Gülnar’ın kuruluş efsaneleri ve hikayeleri vardır bu duruluğu ve güzelliği besleyen. Gülnar Hatun’dur belki de bu güzelliğin temellerini atan. İşte size burada Gülnar Hatun efsanesini anlatayım; Bu günkü Gülnar ilçesinin olduğu yerde eskiden civar Yörükleri yaz aylarında “Anay Pazarı” denilen bir pazar kurarlar, alışveriş ederler, eğlenceler düzenlerlermiş. Yörük beylerinden birinin Gül isminde çok güzel bir kızı, diğer bir beyin Nar adında bir oğlu, bir başka beyin de Aydın adında bir oğlu varmış. Anay Pazarı’nın kurulduğu günlerin birinde her iki bey oğlu da Gül kızı görüp sevdalanmışlar. Pazarın kurulacağı ertesi yıla kadar dertlerini kimselere açamadan sevda ateşiyle yanmışlar. Pazarın tekrar kurulacağı vakti sabırsızlıkla beklemişler. Vakit gelmiş, Pazar kurulmuş, civar yörükleri tekrar toplanmışlar. Bu günü sabırsızlıkla bekleyen Nar ve Aydın, Gül kızı babasından istemişler. Bey, kızını isteyen delikanlılar arasında seçim yapamamış. Her iki delikanlıyı da beğenen bey, kızına çıkan bu kısmetlerden birini seçebilmek için delikanlılara: “İkiniz aranızda yarışmalar yapacaksınız; galip gelene kızımı vereceğim” der. İki yiğidin yapacakları yarışlar için Pazar yerinde bir meydan açılır. Herkes oraya toplanır. İki yiğit güreşte, kılıç kullanmada, ok atmada yenişemezler. Son olarak binicilikte yarışırlar. Başbaşa giden atları görenler bunda da yenişemeyeceklerini düşünürlerken yarışın bitimine çok az kala Aydın’ın atı tökezler; Aydın yere düşer. Nar tek başına yarışı bitirir, imtihanı kazanır. Halk Aydın’ın talihsizliğine üzülür. Gül ile Nar, kırk gün kırk gece süren eşsiz bir düğünle evlenirler. Pazar kurulan yere yeni evli çiftin adlarını verip buraya Gülnar derler. Yarışı ve Gül kızı kaybeden Aydın, herkesten uzak bir yer olan deniz kenarında bir yere gelip yerleşir. Bu yere de ona acıdıklarını ifade eden Aydıncık adı verilir. Günümüzdeki Aydıncık ilçesi ismini buradan almaktadır.
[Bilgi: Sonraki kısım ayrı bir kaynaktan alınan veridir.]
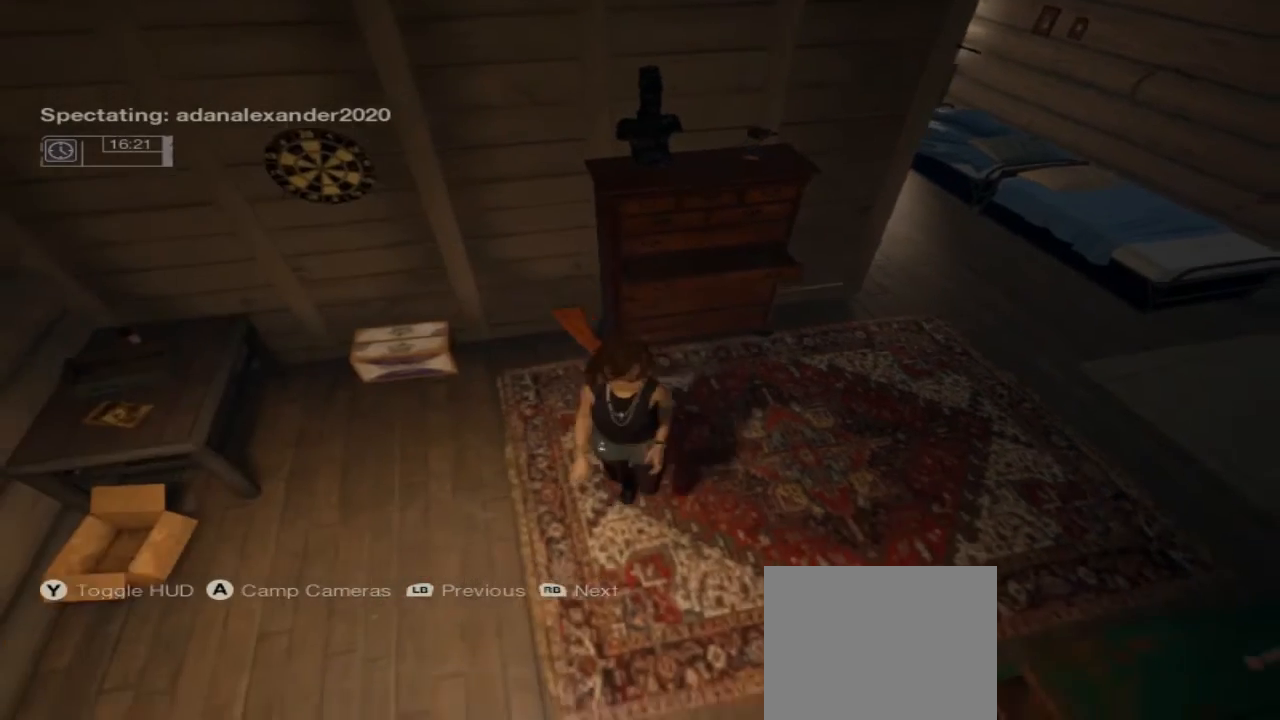
{"buttons": [], "left_stick": "center", "right_stick": "center", "events": []}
Hikayeler, efsaneler anlatıla dursun gerçek şudur ki bizim yöremizde “Gülnar” şehir ismini Yahşi Bey’in kızı Gülnar Hatun’dan almıştır. Gülnar ilçemizde yer alan “Büyükeceli” ismini de Gülnar Hatundan almıştır. Ece; kraliçe, güzel kadın, güzellik kraliçesi anlamlarına gelir sözlükte. Gülnar Hatun’un güzelliği dillere destandır, yiğit kadındır, iyi yöneticidir, babasının yokluğunda tıpkı bir kraliçe gibi obasını yönetmesini bilmiştir. Gülnar Hatun, büyük çok büyük bir “Ece”dir. Dünya var oldukça Gülnar Hatun’un bize bıraktığı temiz ve duru insanların şehri “Gülnar” var olacaktır. İyi ki bizim şehrimiz Mersin’de yaşamış ve mührünü vurmuşsun Gülnar Hatun. Emanetin olan “Gülnar” şehri bizim gözbebeğimizdir.